- [What is needed]: Your job is to print the listing exactly.

# # # # # # #

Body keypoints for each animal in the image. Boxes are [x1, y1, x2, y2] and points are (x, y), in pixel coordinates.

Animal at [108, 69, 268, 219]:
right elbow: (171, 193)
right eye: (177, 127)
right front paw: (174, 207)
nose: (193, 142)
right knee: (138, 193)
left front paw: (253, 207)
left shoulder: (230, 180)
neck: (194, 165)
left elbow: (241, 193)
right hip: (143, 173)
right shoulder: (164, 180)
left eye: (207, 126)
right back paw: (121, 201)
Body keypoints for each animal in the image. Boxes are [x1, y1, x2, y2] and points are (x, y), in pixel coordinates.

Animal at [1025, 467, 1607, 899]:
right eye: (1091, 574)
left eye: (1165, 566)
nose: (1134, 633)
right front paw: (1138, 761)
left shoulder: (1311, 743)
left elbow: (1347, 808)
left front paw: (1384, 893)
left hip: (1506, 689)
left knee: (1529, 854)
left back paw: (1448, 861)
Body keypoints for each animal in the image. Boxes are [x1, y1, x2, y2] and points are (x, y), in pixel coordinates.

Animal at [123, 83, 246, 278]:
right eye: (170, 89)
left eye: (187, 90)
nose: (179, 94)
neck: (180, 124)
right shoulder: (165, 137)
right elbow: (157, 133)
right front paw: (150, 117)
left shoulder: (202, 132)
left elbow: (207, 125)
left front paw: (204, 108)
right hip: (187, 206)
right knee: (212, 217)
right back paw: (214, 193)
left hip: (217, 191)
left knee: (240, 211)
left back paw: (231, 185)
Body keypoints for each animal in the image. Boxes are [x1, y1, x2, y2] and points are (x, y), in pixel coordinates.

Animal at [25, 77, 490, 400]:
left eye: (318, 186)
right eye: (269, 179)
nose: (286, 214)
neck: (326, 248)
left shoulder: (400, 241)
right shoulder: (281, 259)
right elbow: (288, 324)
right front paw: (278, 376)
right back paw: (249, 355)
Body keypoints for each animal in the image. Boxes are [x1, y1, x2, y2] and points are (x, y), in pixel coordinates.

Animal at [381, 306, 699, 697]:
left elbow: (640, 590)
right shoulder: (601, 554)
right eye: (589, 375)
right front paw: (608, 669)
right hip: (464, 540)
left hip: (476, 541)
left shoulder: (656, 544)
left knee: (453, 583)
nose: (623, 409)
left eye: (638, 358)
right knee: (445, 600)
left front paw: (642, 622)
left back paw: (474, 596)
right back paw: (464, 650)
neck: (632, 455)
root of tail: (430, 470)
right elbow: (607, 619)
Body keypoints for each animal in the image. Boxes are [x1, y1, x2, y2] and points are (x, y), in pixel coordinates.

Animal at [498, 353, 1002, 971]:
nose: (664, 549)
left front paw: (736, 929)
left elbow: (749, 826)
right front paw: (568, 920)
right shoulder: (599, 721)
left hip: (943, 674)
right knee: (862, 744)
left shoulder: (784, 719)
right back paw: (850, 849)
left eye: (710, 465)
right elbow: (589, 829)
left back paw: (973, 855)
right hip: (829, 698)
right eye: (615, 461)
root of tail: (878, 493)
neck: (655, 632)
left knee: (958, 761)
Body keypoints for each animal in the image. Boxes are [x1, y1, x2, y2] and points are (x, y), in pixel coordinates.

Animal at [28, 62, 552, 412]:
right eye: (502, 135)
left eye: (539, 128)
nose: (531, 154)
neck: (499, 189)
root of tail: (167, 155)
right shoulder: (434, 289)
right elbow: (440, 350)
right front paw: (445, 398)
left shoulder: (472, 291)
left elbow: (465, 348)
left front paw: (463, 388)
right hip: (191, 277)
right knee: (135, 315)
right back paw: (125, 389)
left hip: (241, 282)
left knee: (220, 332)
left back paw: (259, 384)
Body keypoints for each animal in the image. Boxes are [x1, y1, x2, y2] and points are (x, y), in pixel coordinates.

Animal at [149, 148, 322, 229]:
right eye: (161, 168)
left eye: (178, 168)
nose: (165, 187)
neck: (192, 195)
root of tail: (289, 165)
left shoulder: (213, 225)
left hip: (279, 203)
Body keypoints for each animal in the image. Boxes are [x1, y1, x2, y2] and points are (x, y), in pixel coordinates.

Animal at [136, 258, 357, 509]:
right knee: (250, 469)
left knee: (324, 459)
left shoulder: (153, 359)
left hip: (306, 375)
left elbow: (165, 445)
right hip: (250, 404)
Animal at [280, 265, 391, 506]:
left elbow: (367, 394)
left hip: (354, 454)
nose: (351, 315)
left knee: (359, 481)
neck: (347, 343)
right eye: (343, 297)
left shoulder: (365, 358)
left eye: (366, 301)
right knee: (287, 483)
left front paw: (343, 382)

# # # # # # #

- [Answer for this exercise]:
Body keypoints for each animal in the image. Boxes are [x1, y1, x2, y2] and points are (x, y), in pixel coordinates.

Animal at [108, 69, 268, 219]:
right elbow: (171, 193)
right eye: (177, 127)
right front paw: (174, 207)
nose: (193, 142)
right knee: (138, 193)
left front paw: (253, 207)
left shoulder: (230, 180)
neck: (194, 165)
left elbow: (241, 193)
right hip: (143, 173)
right shoulder: (164, 180)
left eye: (207, 126)
right back paw: (121, 201)
Body keypoints for each animal in the image. Boxes are [x1, y1, x2, y2] and points are (x, y), in pixel coordinates.

Animal at [1025, 467, 1607, 899]:
right eye: (1091, 574)
left eye: (1165, 566)
nose: (1134, 633)
right front paw: (1138, 761)
left shoulder: (1311, 743)
left elbow: (1347, 808)
left front paw: (1384, 893)
left hip: (1506, 689)
left knee: (1529, 854)
left back paw: (1448, 861)
Body keypoints for each animal in the image. Boxes are [x1, y1, x2, y2] and points are (x, y), in pixel coordinates.

Animal at [123, 83, 246, 278]:
right eye: (170, 89)
left eye: (187, 90)
nose: (179, 94)
neck: (180, 124)
right shoulder: (165, 137)
right elbow: (157, 133)
right front paw: (150, 117)
left shoulder: (202, 132)
left elbow: (207, 125)
left front paw: (204, 108)
right hip: (187, 206)
right knee: (212, 217)
right back paw: (214, 193)
left hip: (217, 191)
left knee: (240, 211)
left back paw: (231, 185)
Body keypoints for each animal in the image. Boxes are [x1, y1, x2, y2] and points are (x, y), in pixel coordinates.

Animal at [25, 77, 490, 400]:
left eye: (318, 186)
right eye: (269, 179)
nose: (286, 214)
neck: (326, 248)
left shoulder: (400, 241)
right shoulder: (281, 259)
right elbow: (288, 324)
right front paw: (278, 376)
right back paw: (249, 355)
Body keypoints for each animal in the image. Boxes are [x1, y1, x2, y2] and points are (x, y), in pixel coordinates.

Animal at [381, 306, 699, 697]:
left elbow: (640, 590)
right shoulder: (601, 554)
right eye: (589, 375)
right front paw: (608, 669)
right hip: (464, 540)
left hip: (476, 541)
left shoulder: (656, 544)
left knee: (453, 583)
nose: (623, 409)
left eye: (638, 358)
right knee: (445, 600)
left front paw: (642, 622)
left back paw: (474, 596)
right back paw: (464, 650)
neck: (632, 455)
root of tail: (430, 470)
right elbow: (607, 619)
Body keypoints for each animal in the image. Boxes are [x1, y1, x2, y2] and points are (x, y), in pixel coordinates.

Animal at [498, 353, 1002, 971]:
nose: (664, 549)
left front paw: (736, 929)
left elbow: (749, 826)
right front paw: (568, 920)
right shoulder: (599, 721)
left hip: (943, 674)
right knee: (862, 744)
left shoulder: (784, 719)
right back paw: (850, 849)
left eye: (710, 465)
right elbow: (589, 829)
left back paw: (973, 855)
right hip: (829, 698)
right eye: (615, 461)
root of tail: (878, 493)
neck: (655, 632)
left knee: (958, 761)
Body keypoints for each animal in the image. Boxes are [x1, y1, x2, y2] and points are (x, y), in pixel coordinates.

Animal at [28, 62, 552, 412]:
right eye: (502, 135)
left eye: (539, 128)
nose: (531, 154)
neck: (499, 189)
root of tail: (167, 155)
right shoulder: (434, 289)
right elbow: (440, 350)
right front paw: (445, 398)
left shoulder: (472, 291)
left elbow: (465, 348)
left front paw: (463, 388)
right hip: (191, 277)
right knee: (135, 315)
right back paw: (125, 389)
left hip: (241, 282)
left knee: (220, 332)
left back paw: (259, 384)
Body keypoints for each animal in the image. Boxes are [x1, y1, x2, y2] and points are (x, y), in pixel coordinates.

Animal at [149, 148, 322, 229]:
right eye: (161, 168)
left eye: (178, 168)
nose: (165, 187)
neck: (192, 195)
root of tail: (289, 165)
left shoulder: (213, 225)
left hip: (279, 203)
Body keypoints for each animal in the image. Boxes are [x1, y1, x2, y2] and points are (x, y), in pixel coordinates.

Animal at [136, 258, 357, 509]:
right knee: (250, 469)
left knee: (324, 459)
left shoulder: (153, 359)
left hip: (306, 375)
left elbow: (165, 445)
right hip: (250, 404)
Animal at [280, 265, 391, 506]:
left elbow: (367, 394)
left hip: (354, 454)
nose: (351, 315)
left knee: (359, 481)
neck: (347, 343)
right eye: (343, 297)
left shoulder: (365, 358)
left eye: (366, 301)
right knee: (287, 483)
left front paw: (343, 382)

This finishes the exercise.